Disaggregated Out of Tree Backend

Hi I was looking to create a custom out-of-tree backend to support a disaggregated OS, I wish to essentially replicate the CUDA kernels but remotely using these disaggregated devices, but I’m having a little difficulty regarding understanding a few components of the backend.

My current understanding of the creation of a custom backend is that:

  • A device guard must be created to handle multiple devices in a thread safe manner?
  • The allocator handles getting memory onto the device
  • Each kernel operates on the memory in the device

My current thoughts on how I’d go about implementing this is by using the disaggregated OS’s RPCs for memory handling for the Allocator and then loading the CUDA kernels directly onto the device such that it should just work. In the topology that I’m working with, each device is associated with a single GPU, and each device has operations for loading CUDA kernels, creating CUDA streams, and allocating device or unified memory. I was hoping to understand what a good approach would be for extending PyTorch to support this OS as a backend?

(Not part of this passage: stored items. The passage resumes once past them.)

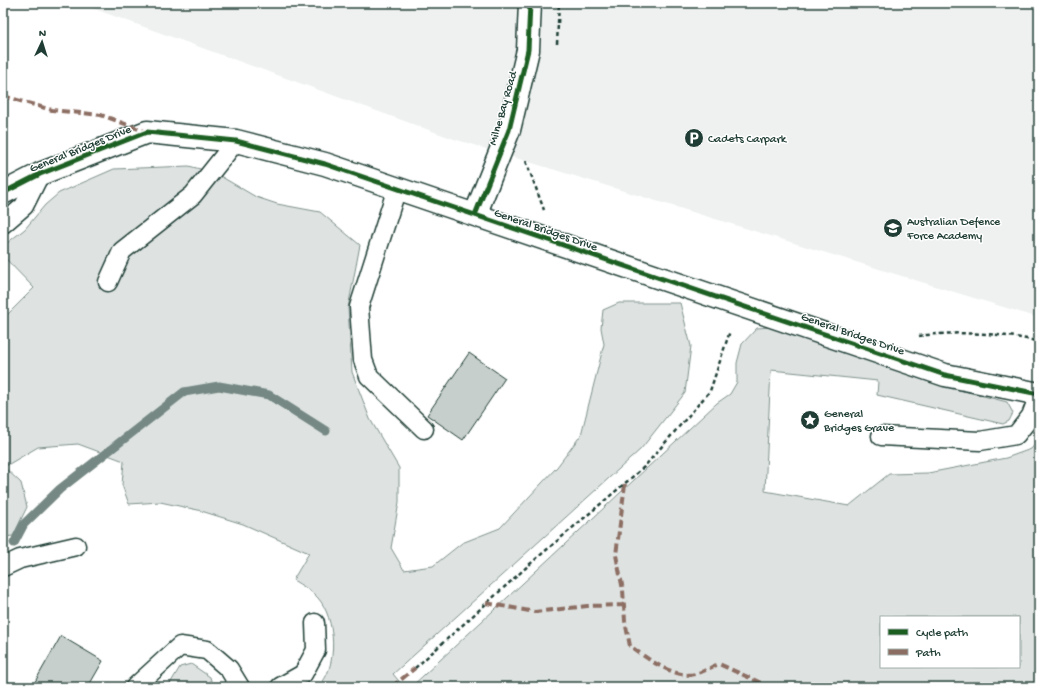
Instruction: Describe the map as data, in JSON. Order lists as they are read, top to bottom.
{
  "streets": {
    "street": ["Milne Bay Road", "General Bridges Drive"]
  },
  "crossings": [
    ["Milne Bay Road", "General Bridges Drive"]
  ],
  "places": {
    "parking": ["Cadets Carpark"],
    "school or university": ["Australian Defence Force Academy"],
    "place": ["General Bridges Grave"]
  },
  "legend": ["Cycle path", "Path"],
  "north": "top"
}
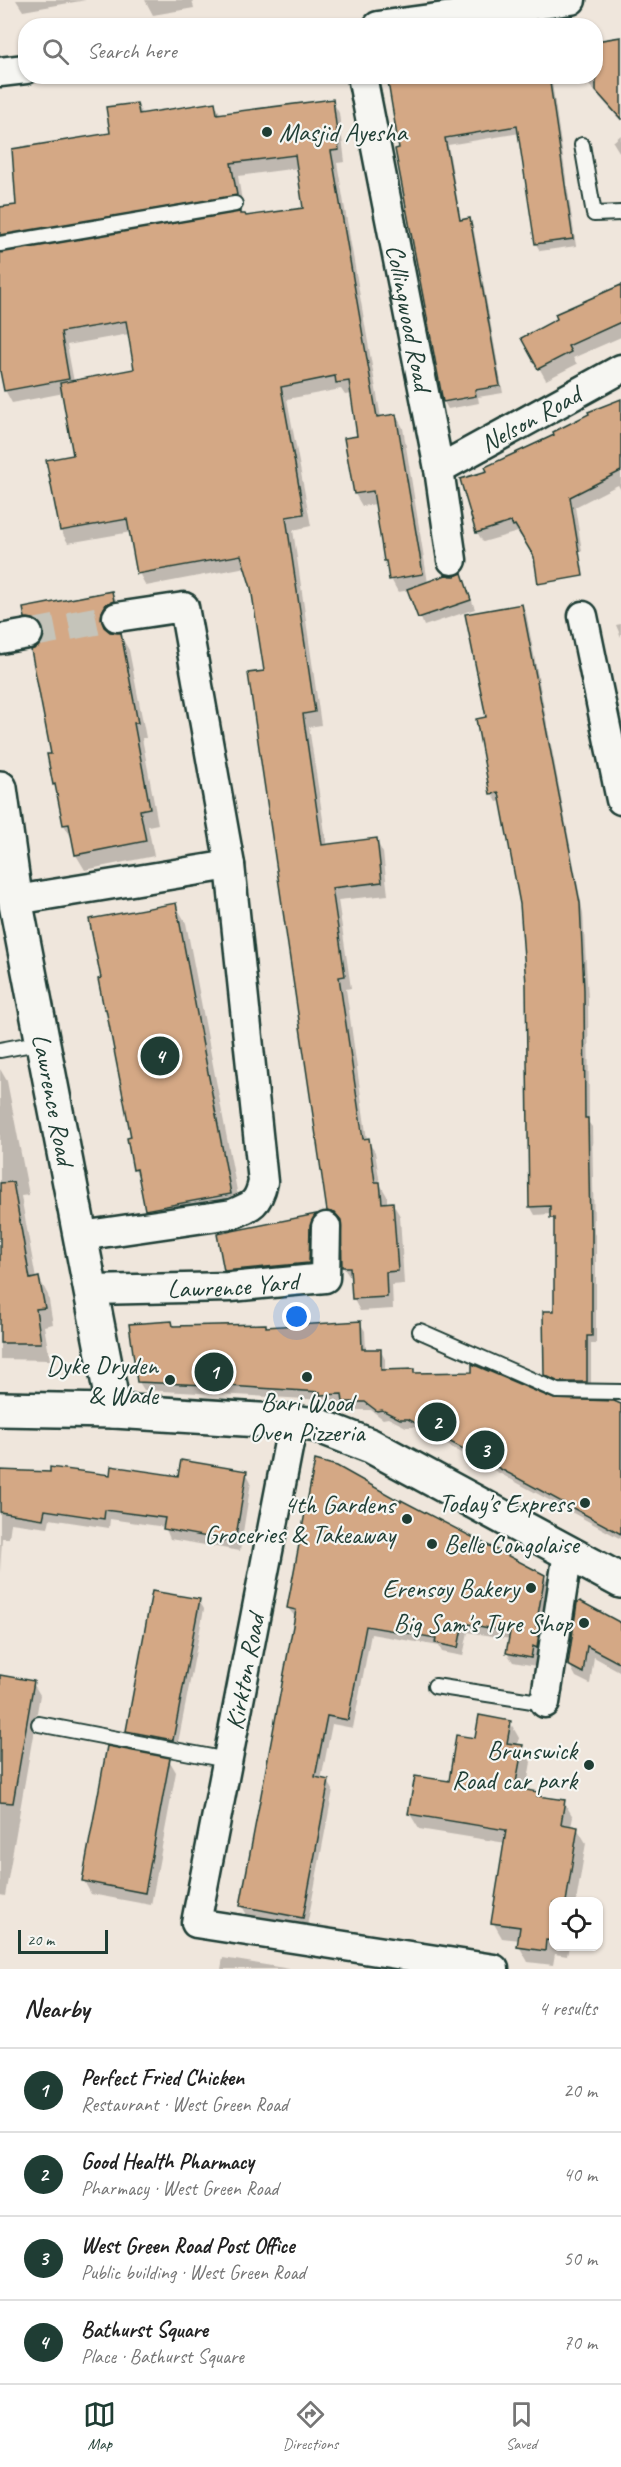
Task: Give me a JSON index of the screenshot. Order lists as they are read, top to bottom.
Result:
{
  "streets": {
    "main road": ["Lawrence Road"],
    "street": [
      "Collingwood Road",
      "Nelson Road",
      "Lawrence Yard",
      "Kirkton Road"
    ]
  },
  "crossings": [
    ["Collingwood Road", "Nelson Road"],
    ["Lawrence Road", "Lawrence Yard"]
  ],
  "places": [
    "Masjid Ayesha",
    "Bari Wood Oven Pizzeria",
    "Dyke Dryden & Wade",
    "Today's Express",
    "4th Gardens Groceries & Takeaway",
    "Belle Congolaise",
    "Erensoy Bakery",
    "Big Sam's Tyre Shop",
    "Brunswick Road car park"
  ],
  "scale_bar": "20 m",
  "page": {
    "search": "Search here",
    "pins": [
      "4",
      "1",
      "2",
      "3"
    ],
    "scale": "20 m",
    "heading": ["Nearby", "4 results"],
    "list": [
      {
        "mark": "1",
        "name": "Perfect Fried Chicken",
        "note": "Restaurant · West Green Road",
        "value": "20 m"
      },
      {
        "mark": "2",
        "name": "Good Health Pharmacy",
        "note": "Pharmacy · West Green Road",
        "value": "40 m"
      },
      {
        "mark": "3",
        "name": "West Green Road Post Office",
        "note": "Public building · West Green Road",
        "value": "50 m"
      },
      {
        "mark": "4",
        "name": "Bathurst Square",
        "note": "Place · Bathurst Square",
        "value": "70 m"
      }
    ],
    "nav": ["Map", "Directions", "Saved"]
  }
}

My main concerns with my intended approach are that on the CUDA kernels that are used, several make direct use of the CUDADeviceGuard, I assume changing this to my device guard could be a large problem given that it uses no CUDA device guards directly, (since each device only has a single CUDA device on-board). I was hoping to clarify my assumptions regarding the various components and whether it is feasible to directly copy the CUDA kernels and load them directly onto my remote device?